(Records for the task Opens)

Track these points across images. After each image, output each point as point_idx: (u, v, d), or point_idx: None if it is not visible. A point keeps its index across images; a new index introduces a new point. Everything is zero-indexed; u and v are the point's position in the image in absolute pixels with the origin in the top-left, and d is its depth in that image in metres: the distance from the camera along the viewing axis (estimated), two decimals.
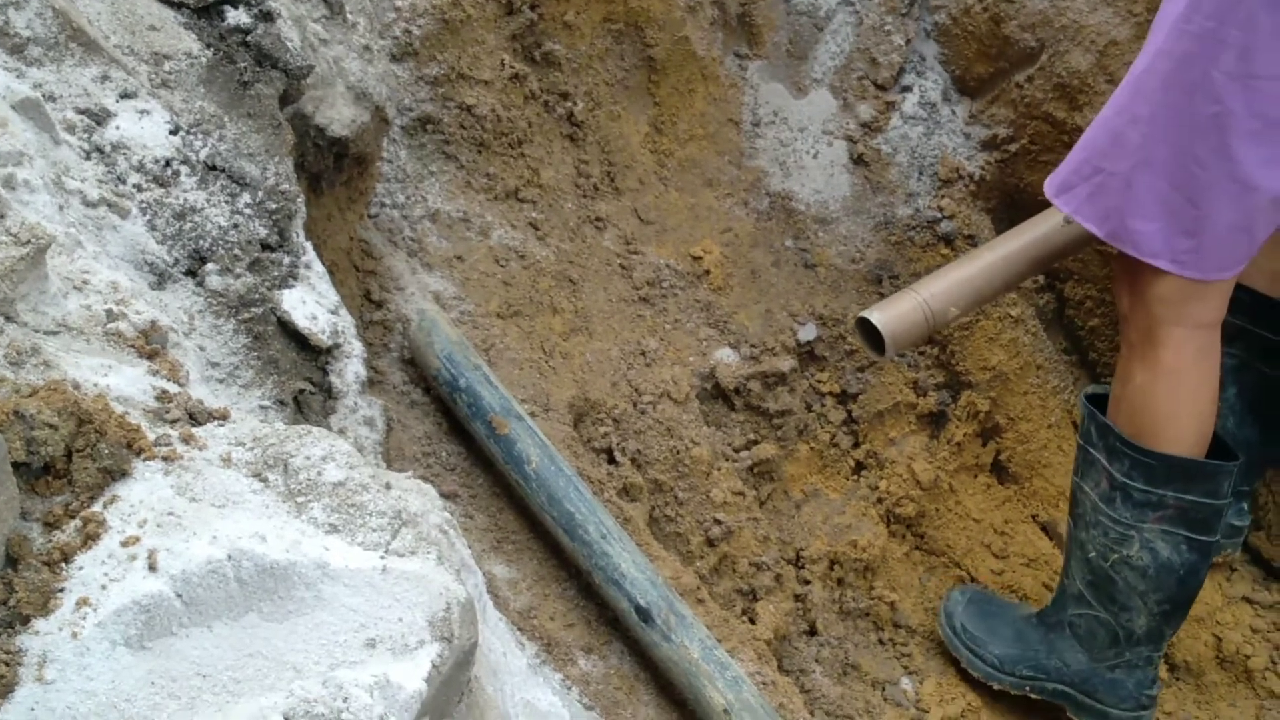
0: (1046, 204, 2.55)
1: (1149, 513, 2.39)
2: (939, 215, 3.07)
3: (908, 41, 3.12)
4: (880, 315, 2.50)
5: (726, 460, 2.76)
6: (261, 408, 1.69)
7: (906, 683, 2.77)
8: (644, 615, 2.16)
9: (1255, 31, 2.03)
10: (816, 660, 2.69)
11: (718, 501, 2.63)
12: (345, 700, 1.08)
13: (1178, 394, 2.32)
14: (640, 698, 2.22)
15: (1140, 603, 2.48)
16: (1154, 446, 2.34)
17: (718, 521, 2.63)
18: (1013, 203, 3.17)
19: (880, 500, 2.99)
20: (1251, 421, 2.82)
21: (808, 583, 2.77)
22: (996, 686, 2.72)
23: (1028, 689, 2.70)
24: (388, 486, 1.29)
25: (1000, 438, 3.11)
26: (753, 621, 2.56)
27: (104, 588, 1.09)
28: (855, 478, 3.04)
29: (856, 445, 3.05)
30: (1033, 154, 3.06)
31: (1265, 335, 2.73)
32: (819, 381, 3.01)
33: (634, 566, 2.19)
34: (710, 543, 2.63)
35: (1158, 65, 2.15)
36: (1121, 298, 2.37)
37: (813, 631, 2.73)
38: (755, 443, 2.86)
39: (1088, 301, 3.19)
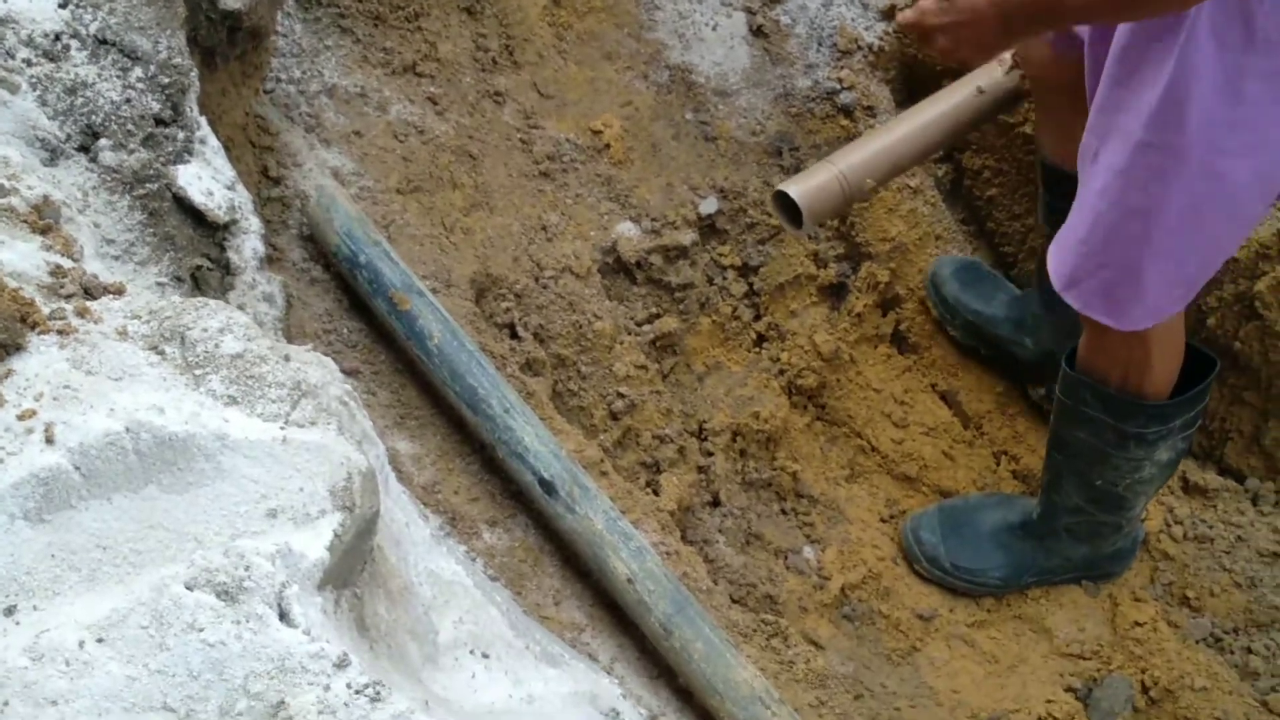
0: (946, 75, 2.56)
1: (1161, 441, 2.45)
2: (838, 86, 3.07)
3: None
4: (797, 188, 2.49)
5: (629, 334, 2.77)
6: (159, 284, 1.68)
7: (809, 551, 2.81)
8: (548, 488, 2.18)
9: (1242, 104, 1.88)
10: (720, 530, 2.73)
11: (620, 375, 2.65)
12: (247, 569, 1.09)
13: (1165, 351, 2.34)
14: (545, 569, 2.25)
15: (1145, 496, 2.61)
16: (1162, 396, 2.39)
17: (621, 395, 2.65)
18: (911, 74, 3.18)
19: (782, 372, 3.01)
20: None
21: (711, 454, 2.80)
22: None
23: (1033, 585, 2.81)
24: (286, 358, 1.29)
25: (900, 308, 3.14)
26: (656, 493, 2.59)
27: (0, 461, 1.09)
28: (757, 350, 3.06)
29: (758, 318, 3.06)
30: None
31: None
32: (720, 255, 3.01)
33: (537, 440, 2.21)
34: (614, 416, 2.65)
35: (1146, 159, 1.98)
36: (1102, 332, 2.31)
37: (716, 502, 2.77)
38: (657, 316, 2.87)
39: (985, 171, 3.22)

(Records for the task Closes)

Transcribe exactly the span of lines that opens with the line holding "27: (104, 588, 1.09)" and closes with the last line of the entries above. Omit pictures.

27: (104, 588, 1.09)
28: (855, 478, 3.04)
29: (856, 445, 3.05)
30: (1033, 154, 3.06)
31: (1265, 335, 2.73)
32: (819, 381, 3.01)
33: (634, 566, 2.19)
34: (710, 543, 2.63)
35: (1158, 65, 2.15)
36: (1121, 298, 2.37)
37: (813, 631, 2.73)
38: (755, 443, 2.86)
39: (1088, 301, 3.19)
0: (946, 75, 2.56)
1: (1161, 441, 2.45)
2: (838, 86, 3.07)
3: None
4: (797, 188, 2.49)
5: (629, 334, 2.77)
6: (159, 284, 1.68)
7: (809, 551, 2.81)
8: (548, 488, 2.18)
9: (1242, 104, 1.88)
10: (720, 530, 2.73)
11: (620, 375, 2.65)
12: (247, 569, 1.09)
13: (1165, 351, 2.34)
14: (545, 569, 2.25)
15: (1145, 496, 2.61)
16: (1162, 396, 2.39)
17: (621, 395, 2.65)
18: (911, 74, 3.18)
19: (782, 372, 3.01)
20: None
21: (711, 454, 2.80)
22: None
23: (1033, 585, 2.81)
24: (286, 358, 1.29)
25: (900, 308, 3.14)
26: (656, 493, 2.59)
27: (0, 461, 1.09)
28: (757, 350, 3.06)
29: (758, 318, 3.06)
30: None
31: None
32: (720, 255, 3.01)
33: (537, 440, 2.21)
34: (614, 416, 2.65)
35: (1146, 159, 1.98)
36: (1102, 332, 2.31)
37: (716, 502, 2.77)
38: (657, 316, 2.87)
39: (985, 171, 3.22)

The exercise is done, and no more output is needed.